His first day at the College was Sept. 25, and he said he’s been playing a bit of catch-up since he missed the beginning of the semester.
“I haven’t had a chance to get into a rhythm yet or into a routine,” he said.
He will have to get into one soon because the theater department’s first of three shows this academic year is set for November with the musical “Chicago.” (A cast has been assembled and rehearsals have been underway for a number of weeks.) That will be followed by a traditional play in the spring and the annual summer operetta.
“I don’t have much experience with operettas, but I’ve enjoyed working with Michael (Sundblad) so far so it should be fun,” he said.
Sundblad, chairman of the Performing Arts Department, is looking forward to working with Worthey.
"We’re very excited to have Jim on board at Thomas Nelson," he said. "He brings a wealth of experience and a lot of excitement and positive energy with him to the position. I am sure he is going to be a great fit and I’m really looking forward to working with him on the production elements of our upcoming production of 'Chicago.'"
Worthey's favorite type of show to work on, he said, always is the current one.
“I enjoy whatever show I work on,” he said. “If I’m working on a show, I enjoy it.”
That enthusiasm was evident in the interview process, according to Naima Ford, the College’s Public Relations and Marketing Coordinator and a member of the hiring committee.

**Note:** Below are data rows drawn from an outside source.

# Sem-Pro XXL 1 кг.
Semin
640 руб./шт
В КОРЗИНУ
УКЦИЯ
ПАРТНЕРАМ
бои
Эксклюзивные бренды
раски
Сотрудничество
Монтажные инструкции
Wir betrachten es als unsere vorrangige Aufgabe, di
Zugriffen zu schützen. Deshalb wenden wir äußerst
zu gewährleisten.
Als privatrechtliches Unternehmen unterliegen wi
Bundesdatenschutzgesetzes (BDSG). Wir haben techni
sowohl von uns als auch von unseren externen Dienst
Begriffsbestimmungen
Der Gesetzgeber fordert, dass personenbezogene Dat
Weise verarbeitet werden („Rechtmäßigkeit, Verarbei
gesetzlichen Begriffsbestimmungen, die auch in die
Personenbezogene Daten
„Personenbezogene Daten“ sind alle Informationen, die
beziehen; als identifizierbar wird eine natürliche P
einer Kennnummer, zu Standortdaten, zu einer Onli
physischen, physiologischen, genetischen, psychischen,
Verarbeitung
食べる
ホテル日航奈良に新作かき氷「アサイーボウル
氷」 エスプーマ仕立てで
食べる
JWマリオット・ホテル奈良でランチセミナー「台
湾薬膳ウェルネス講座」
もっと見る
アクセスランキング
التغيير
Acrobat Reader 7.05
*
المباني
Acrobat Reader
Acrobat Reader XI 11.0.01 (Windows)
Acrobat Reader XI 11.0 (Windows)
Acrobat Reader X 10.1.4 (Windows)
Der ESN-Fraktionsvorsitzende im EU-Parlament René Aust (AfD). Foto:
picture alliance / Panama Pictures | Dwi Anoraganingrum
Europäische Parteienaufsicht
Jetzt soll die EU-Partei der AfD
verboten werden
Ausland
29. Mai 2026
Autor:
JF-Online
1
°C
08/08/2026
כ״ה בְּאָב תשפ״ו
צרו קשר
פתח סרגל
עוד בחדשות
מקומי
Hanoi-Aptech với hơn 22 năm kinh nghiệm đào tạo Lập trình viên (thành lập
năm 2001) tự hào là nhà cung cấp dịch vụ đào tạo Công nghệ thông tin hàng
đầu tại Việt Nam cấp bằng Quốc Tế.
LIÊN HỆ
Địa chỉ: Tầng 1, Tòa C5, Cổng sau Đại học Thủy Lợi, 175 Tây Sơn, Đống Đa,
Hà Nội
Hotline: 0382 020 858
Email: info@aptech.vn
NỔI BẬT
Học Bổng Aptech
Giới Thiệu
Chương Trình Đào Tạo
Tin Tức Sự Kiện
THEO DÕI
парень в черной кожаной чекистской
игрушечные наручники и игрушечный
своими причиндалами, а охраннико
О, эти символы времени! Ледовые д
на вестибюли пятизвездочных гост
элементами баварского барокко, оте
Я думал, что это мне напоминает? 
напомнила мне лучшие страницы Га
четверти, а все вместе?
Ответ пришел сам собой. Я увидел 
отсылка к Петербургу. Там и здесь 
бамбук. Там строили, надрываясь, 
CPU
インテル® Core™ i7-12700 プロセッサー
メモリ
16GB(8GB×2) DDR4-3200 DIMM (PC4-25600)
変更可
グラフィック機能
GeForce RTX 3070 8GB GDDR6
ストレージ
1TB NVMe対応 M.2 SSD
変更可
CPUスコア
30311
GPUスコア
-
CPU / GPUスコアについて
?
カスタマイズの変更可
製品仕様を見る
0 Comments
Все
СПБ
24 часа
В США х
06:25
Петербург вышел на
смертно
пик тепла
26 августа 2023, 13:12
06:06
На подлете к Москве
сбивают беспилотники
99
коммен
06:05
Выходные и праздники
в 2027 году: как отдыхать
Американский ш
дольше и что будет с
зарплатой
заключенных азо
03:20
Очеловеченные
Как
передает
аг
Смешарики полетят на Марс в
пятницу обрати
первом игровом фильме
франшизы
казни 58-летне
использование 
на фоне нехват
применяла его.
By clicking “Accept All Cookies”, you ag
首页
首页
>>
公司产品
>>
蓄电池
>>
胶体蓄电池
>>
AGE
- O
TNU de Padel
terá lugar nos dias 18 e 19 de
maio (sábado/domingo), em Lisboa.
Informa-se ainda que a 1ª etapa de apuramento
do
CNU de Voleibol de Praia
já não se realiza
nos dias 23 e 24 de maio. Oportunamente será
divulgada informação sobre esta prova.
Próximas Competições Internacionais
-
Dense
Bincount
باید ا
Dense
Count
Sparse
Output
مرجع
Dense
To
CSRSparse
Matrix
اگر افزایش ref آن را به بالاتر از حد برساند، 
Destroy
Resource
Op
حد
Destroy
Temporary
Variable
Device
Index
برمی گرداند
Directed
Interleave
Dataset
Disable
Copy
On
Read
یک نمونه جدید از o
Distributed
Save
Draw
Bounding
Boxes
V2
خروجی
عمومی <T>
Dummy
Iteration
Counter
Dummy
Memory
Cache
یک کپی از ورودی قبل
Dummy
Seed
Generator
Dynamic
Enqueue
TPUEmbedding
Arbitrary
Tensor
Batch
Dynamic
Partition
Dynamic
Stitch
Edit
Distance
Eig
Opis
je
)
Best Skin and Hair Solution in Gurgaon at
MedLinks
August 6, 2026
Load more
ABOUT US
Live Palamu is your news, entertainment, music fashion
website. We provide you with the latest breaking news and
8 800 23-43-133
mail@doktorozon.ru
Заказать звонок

“It was clear from the beginning that Jim was passionate about theater, especially the students who would learn to love and embrace the magic that happens on the stage and in the classroom,” she said. “Our students and the MTCA deserve someone who knows how important that magic is to the College's mission. I believe we found that in Jim."
He said his favorite genre is comedy.
“I like trying to find those things that will push people’s buttons, but not in a bad way. (In a way) that will make them go, ‘Whoa, I wasn’t expecting that’,” he said.
His favorite playwright is Sam Shepard.
“Part of that is generational because he was so big back in the ’80s,” he said. “Reading his stuff and then watching what he did on screen was just fascinating to me.”
Among the items on his wish list is to help the Thomas Nelson theater community branch out.
“I think it would be awesome to find a way to build it out to even more of a performing arts center,” he said. “Find a way (to where) the community goes, ‘Oh wow. There’s more stuff there. Let’s go see that.’”
He wants the MTCA to be more than “just that auditorium where they do the plays,” which fits in well with the vision Thomas Nelson’s administration also has.
“The College recognizes the important value of the Dr. Mary T. Christian Auditorium as both an internal and external asset for hosting performances and events and a revenue generator for the College to potentially fund its operation and other programs,” said Cythina Callaway, Vice President of Institutional Advancement and another member of the hiring committee. “Jim’s understanding and experience working with fine arts centers on two other community college campuses aligns with this vision for the theater.”